PROBLEM SET –
(a) Repeat the passage of the "Who Want Smoke??" article from "American singer Chris" to "October 8, 2021.".
(b) In the "Who Want Smoke??" article, who directed the music video for the remix?
(c) Take the "Who Want Smoke??" article further, picking up right after its final line.

:: EXCERPT PROVIDED ::

American singer Chris Brown interpolated the chorus of "Who Want Smoke?" for his 2024 diss track "Weakest Link".

==Music videos==
Two music videos were released for the song. The video for the original song was released alongside its release on January 22, 2021. The video for the remix directed by Cole Bennett was released alongside the song's release on October 8, 2021.

==Charts==
===Weekly charts===

Weekly chart performance for "Who Want Smoke??" (Remix)
| Chart (2021) | Peak position |
|---|---|
| Canada Hot 100 (Billboard) | 41 |
| Global 200 (Billboard) | 37 |
| New Zealand Hot Singles (RMNZ) | 15 |
| US Billboard Hot 100 | 17 |
| US Hot R&B/Hip-Hop Songs (Billboard) | 5 |

===Year-end charts===

2022 year-end chart performance for "Who Want Smoke??" (Remix)

:::
:: EXTRACTED MATERIAL ::

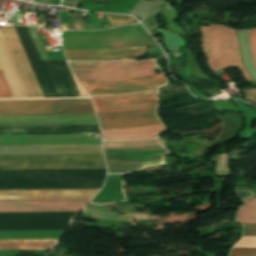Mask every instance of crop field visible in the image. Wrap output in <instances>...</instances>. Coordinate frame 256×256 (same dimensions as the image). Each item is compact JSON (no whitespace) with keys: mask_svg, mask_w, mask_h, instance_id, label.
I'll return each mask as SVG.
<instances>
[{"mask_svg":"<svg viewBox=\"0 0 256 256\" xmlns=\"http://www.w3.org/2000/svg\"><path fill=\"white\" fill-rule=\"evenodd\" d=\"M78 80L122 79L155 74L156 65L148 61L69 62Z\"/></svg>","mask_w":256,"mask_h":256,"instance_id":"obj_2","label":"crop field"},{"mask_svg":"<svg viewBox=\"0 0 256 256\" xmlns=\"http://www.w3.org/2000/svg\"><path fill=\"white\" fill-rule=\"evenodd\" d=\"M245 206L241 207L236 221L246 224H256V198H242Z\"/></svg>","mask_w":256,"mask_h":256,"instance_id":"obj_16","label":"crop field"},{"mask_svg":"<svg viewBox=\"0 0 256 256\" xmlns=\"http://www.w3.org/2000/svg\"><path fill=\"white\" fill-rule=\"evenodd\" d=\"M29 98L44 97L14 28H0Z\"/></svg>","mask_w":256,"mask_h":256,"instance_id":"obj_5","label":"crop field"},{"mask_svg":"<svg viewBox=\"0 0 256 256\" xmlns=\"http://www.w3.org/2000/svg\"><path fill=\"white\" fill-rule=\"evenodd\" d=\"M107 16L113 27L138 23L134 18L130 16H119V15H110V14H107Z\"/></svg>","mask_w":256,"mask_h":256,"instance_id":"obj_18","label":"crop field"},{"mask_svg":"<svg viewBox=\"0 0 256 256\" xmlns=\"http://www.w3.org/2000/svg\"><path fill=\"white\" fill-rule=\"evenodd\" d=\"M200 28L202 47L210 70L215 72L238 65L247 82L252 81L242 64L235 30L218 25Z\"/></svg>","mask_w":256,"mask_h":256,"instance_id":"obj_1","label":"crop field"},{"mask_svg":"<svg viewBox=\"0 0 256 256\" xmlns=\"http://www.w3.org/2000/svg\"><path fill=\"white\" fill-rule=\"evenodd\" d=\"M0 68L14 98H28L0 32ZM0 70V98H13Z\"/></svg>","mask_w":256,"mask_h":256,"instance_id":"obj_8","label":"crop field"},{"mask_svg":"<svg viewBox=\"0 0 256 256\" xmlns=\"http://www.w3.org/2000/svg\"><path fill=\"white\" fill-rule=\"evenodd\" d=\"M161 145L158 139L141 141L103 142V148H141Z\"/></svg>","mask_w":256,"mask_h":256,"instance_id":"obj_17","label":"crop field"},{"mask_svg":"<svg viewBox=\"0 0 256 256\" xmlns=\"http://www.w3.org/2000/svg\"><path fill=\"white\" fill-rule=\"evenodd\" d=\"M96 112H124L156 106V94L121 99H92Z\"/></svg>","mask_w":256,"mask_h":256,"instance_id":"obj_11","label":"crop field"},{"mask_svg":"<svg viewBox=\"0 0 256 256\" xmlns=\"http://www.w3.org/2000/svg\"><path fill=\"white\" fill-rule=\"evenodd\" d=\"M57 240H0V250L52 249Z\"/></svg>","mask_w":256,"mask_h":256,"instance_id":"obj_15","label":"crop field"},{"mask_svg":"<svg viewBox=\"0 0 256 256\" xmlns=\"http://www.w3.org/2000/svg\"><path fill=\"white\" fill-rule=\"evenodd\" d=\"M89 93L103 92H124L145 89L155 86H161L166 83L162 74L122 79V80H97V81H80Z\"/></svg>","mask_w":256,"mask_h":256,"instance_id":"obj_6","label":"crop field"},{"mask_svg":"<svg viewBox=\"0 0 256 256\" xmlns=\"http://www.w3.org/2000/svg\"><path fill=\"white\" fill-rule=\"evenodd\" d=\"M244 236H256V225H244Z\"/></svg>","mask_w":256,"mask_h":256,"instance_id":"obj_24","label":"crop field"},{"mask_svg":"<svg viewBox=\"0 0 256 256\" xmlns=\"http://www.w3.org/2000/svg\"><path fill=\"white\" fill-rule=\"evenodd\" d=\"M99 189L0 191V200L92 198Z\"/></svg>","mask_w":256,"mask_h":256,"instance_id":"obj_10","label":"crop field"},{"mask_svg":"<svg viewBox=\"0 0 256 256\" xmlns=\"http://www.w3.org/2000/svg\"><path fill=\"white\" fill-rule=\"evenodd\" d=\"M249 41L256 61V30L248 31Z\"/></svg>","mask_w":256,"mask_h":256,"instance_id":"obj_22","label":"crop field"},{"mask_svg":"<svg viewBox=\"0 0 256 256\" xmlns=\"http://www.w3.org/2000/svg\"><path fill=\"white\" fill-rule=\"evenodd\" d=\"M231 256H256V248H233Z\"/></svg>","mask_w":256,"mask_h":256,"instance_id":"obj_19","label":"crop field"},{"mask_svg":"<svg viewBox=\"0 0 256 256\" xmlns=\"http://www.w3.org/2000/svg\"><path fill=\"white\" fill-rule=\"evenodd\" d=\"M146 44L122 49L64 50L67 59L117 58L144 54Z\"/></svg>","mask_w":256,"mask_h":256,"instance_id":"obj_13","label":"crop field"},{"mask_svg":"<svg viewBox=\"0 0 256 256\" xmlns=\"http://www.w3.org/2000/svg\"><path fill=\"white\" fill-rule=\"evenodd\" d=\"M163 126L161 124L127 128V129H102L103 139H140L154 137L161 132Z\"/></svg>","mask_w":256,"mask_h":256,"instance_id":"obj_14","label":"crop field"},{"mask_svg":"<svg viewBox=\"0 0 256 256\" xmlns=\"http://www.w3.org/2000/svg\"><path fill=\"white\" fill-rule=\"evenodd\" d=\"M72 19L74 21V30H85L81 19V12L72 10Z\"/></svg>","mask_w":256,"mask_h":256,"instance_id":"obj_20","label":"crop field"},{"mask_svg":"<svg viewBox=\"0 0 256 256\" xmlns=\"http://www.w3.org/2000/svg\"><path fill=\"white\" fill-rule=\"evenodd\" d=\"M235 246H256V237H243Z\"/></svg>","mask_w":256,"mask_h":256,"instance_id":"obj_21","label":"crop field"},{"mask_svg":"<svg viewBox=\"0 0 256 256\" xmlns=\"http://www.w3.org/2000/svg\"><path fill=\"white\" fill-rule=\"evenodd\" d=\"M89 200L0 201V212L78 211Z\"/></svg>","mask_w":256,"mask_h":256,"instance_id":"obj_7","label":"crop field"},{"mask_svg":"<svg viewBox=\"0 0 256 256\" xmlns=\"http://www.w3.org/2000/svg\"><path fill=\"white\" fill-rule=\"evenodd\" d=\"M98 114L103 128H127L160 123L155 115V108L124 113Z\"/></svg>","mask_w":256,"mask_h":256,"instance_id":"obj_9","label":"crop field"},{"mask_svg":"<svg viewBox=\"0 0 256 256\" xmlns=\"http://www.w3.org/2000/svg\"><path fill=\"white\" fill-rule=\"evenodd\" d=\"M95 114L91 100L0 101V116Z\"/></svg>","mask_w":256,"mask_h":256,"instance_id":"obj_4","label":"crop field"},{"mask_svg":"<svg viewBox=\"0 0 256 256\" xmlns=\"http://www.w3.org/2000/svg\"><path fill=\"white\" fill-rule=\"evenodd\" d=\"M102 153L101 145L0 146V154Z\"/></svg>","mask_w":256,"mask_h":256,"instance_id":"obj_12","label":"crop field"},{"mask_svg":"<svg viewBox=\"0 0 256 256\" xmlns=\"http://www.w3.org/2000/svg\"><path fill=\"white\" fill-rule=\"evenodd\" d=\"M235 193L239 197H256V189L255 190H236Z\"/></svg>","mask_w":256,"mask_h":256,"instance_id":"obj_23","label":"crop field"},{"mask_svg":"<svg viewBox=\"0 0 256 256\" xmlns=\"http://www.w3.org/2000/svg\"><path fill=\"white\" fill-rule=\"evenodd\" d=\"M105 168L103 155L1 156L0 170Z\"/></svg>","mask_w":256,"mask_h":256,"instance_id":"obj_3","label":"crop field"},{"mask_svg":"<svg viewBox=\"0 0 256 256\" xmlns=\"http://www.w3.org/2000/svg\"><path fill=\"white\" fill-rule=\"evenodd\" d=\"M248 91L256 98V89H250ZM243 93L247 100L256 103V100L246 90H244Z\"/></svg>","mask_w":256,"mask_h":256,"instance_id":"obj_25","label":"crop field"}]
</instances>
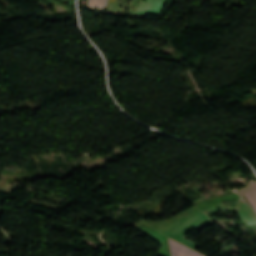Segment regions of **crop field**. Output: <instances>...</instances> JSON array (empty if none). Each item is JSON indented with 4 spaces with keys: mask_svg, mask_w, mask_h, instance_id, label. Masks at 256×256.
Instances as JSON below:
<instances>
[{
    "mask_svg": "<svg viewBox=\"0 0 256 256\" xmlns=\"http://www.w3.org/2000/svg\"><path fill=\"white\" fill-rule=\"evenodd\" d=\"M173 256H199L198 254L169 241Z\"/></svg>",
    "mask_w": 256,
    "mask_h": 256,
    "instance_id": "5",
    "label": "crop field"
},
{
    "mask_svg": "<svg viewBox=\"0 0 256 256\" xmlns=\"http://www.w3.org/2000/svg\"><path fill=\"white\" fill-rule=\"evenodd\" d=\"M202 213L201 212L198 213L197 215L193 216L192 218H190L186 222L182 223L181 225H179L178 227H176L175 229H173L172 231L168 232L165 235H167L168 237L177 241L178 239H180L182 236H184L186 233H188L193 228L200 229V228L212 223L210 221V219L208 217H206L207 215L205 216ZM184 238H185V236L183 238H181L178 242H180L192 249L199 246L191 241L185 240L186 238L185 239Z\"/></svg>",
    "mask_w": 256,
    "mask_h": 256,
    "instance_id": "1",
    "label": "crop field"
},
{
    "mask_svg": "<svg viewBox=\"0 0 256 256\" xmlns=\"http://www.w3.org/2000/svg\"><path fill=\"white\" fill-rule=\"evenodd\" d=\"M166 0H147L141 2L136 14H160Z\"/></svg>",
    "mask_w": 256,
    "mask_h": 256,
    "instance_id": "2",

:::

WRITTEN ANSWERS –
(a)
American singer Chris Brown interpolated the chorus of "Who Want Smoke?" for his 2024 diss track "Weakest Link".

==Music videos==
Two music videos were released for the song. The video for the original song was released alongside its release on January 22, 2021. The video for the remix directed by Cole Bennett was released alongside the song's release on October 8, 2021.

(b) Cole Bennett directed it.

(c)
| Chart (2022) | Position |
|---|---|
| US Hot R&B/Hip-Hop Songs (Billboard) | 28 |
| US Streaming Songs (Billboard) | 60 |

==Certifications==

Certifications for "Who Want Smoke?"
| Region | Certification | Certified units/sales |
| Canada (Music Canada) | Platinum | 80,000^{‡} |
| United States (RIAA) Remix with G Herbo, Lil Durk & 21 Savage | 3× Platinum | 3,000,000^{‡} |
| United States (RIAA) Solo | Gold | 500,000^{‡} |
^{‡} Sales+streaming figures based on certification alone.